Much to her dismay, Fass found that no book on the history of child kidnapping in America existed. She decided to write a book that would not only put the subject in an historical as well as social and psychological context, but also would be accessible to a general audience.

"As a mother, I found comfort in better understanding my fears and anxieties about child kidnapping. I thought that other parents, not just academics, should have the opportunity to put things in perspective," Fass says. "As historians, we're dropping the ball if we don't provide a perspective for fellow citizens. We're beginning to do the kinds of history that speaks to people today."

On the afternoon of Dec. 28, 1994, Fass's own worst fears were momentarily realized. She and her family had taken a short and much-needed vacation in Santa Barbara. As they were strolling down the picturesque California coastal town's main drag, her seven-year-old son, Charlie, disappeared.

In her introduction, she writes: "We ran back to State Street, thinking he must be there. He was not. We searched frantically for a couple of minutes, each of us going in a different direction. People began to ask us what was wrong; the police came. Charlie was nowhere to be seen. Then I dropped into a black hole. I was literally inside a nightmare, my ears seemed disconnected to the outside world and humming, my eyes were staring into a tunnel, all my senses were focused on one excruciating fact -- Charlie was gone ... Fortunately, the experience (but not the understanding) lasted only ten minutes, ten minutes I cannot adequately describe."

The first case Fass looks at is the kidnapping of Charley Ross from his home in 1874. The incident not only created a new kind of American crime, namely, kidnapping of a child for ransom. It also acted as a socially significant harbinger: kidnapping exposed the children of the middle class to the new dangers of urban life.

Fass also includes a chapter on the celebrated abduction of Charles A. Lindbergh Jr., which broadcast the vulnerability of even the most rich and powerful.

By the 1950s, increasing concern about gender roles and sexuality came about at the same time that the kidnapping threat turned into fear of the sexual predator.

Today, child abduction has also become a strange paradox of anxiety and titillation.
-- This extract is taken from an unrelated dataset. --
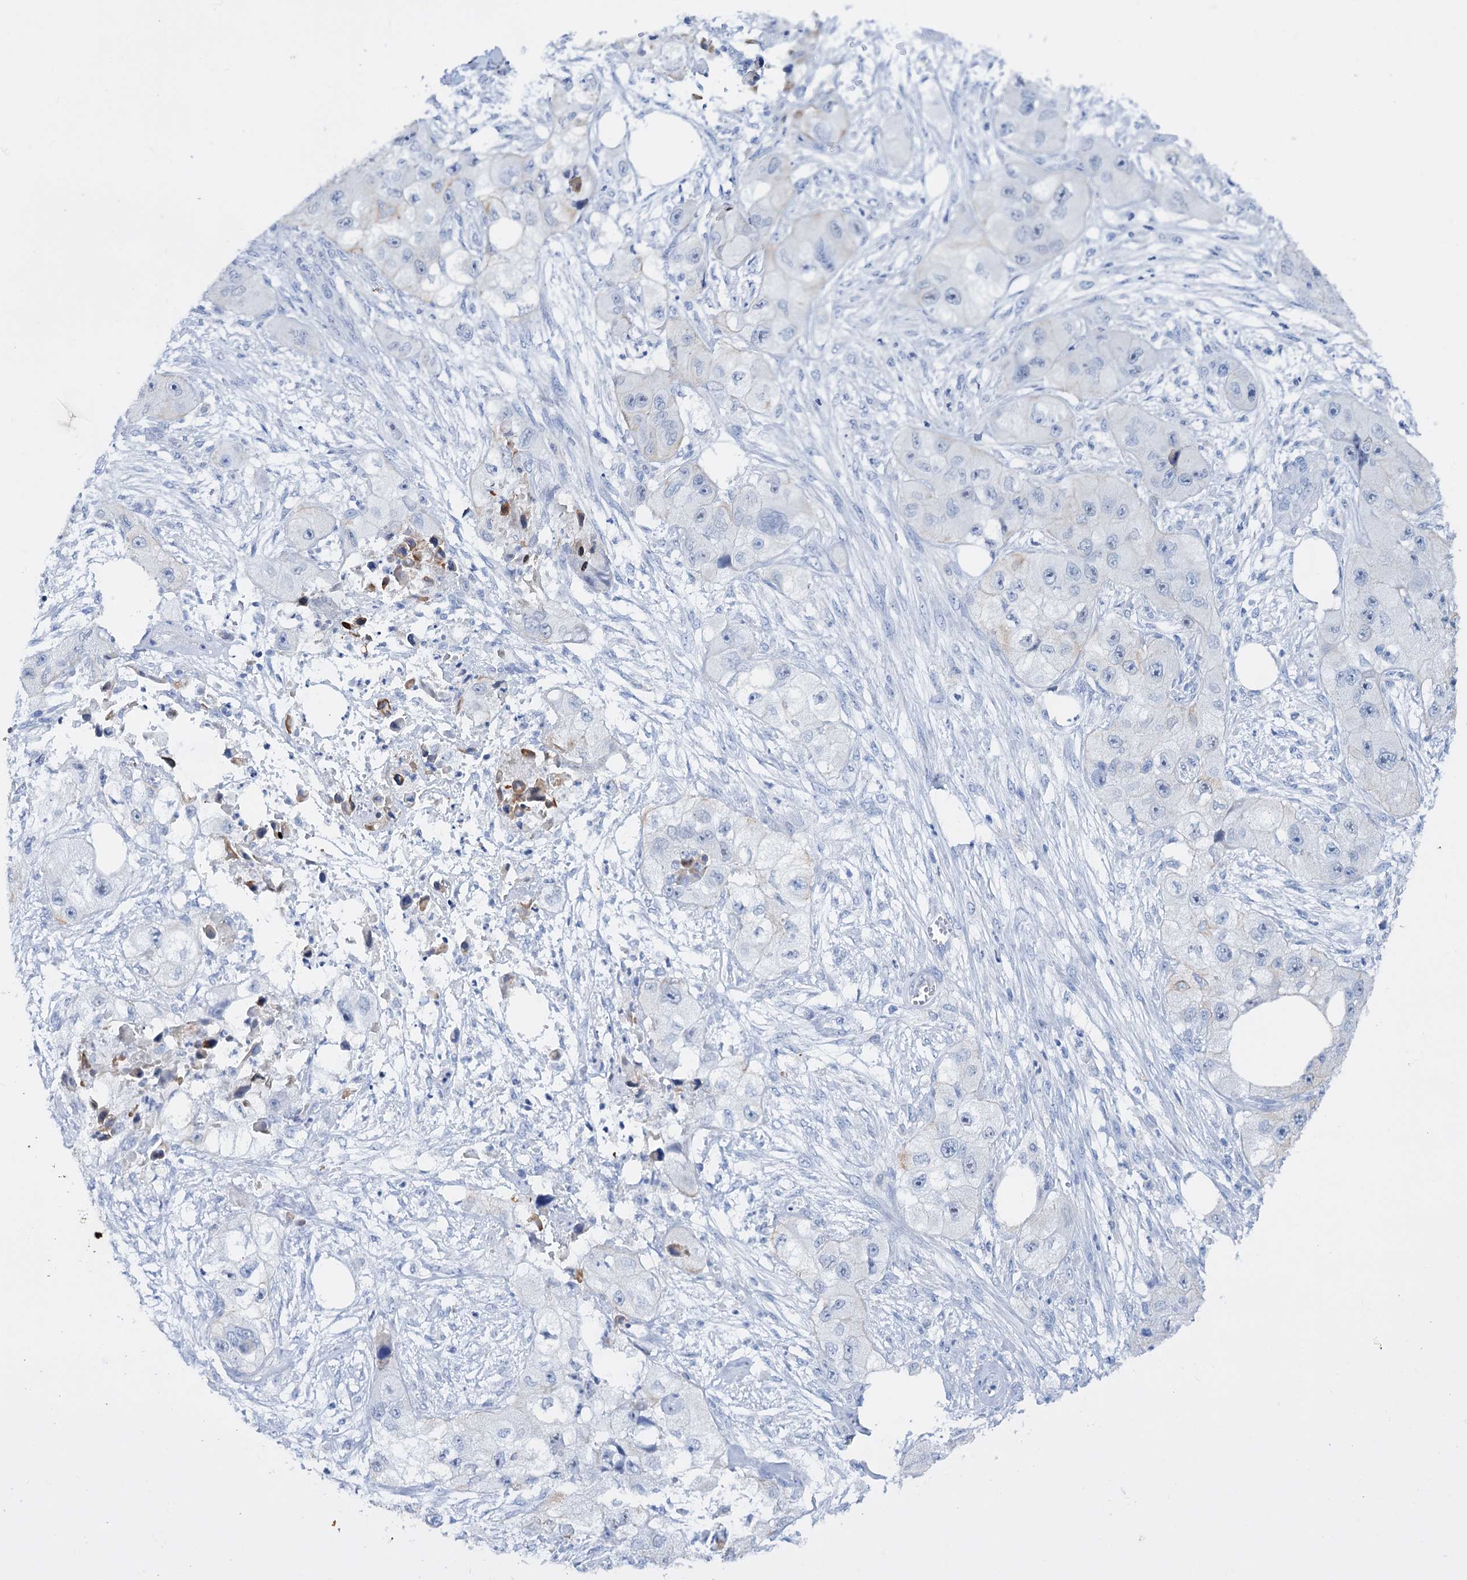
{"staining": {"intensity": "negative", "quantity": "none", "location": "none"}, "tissue": "skin cancer", "cell_type": "Tumor cells", "image_type": "cancer", "snomed": [{"axis": "morphology", "description": "Squamous cell carcinoma, NOS"}, {"axis": "topography", "description": "Skin"}, {"axis": "topography", "description": "Subcutis"}], "caption": "Photomicrograph shows no protein staining in tumor cells of skin cancer tissue.", "gene": "FAAP20", "patient": {"sex": "male", "age": 73}}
But despite the cultural indulgence that has come to exploit the very children we seek to protect, Fass ends her book on a hopeful note.

"The more we talk about what's really bothering us, the more we see things clearly, the better off we'll be," Fass says.

On the UC Berkeley faculty for 23 years, Fass teaches the social and cultural history of the U.S. Besides her recent book, Fass also wrote "The Damned and the Beautiful: American Youth in the 1920s" (1979) and "Outside In: Minorities and the Transformation of American Education" (1989).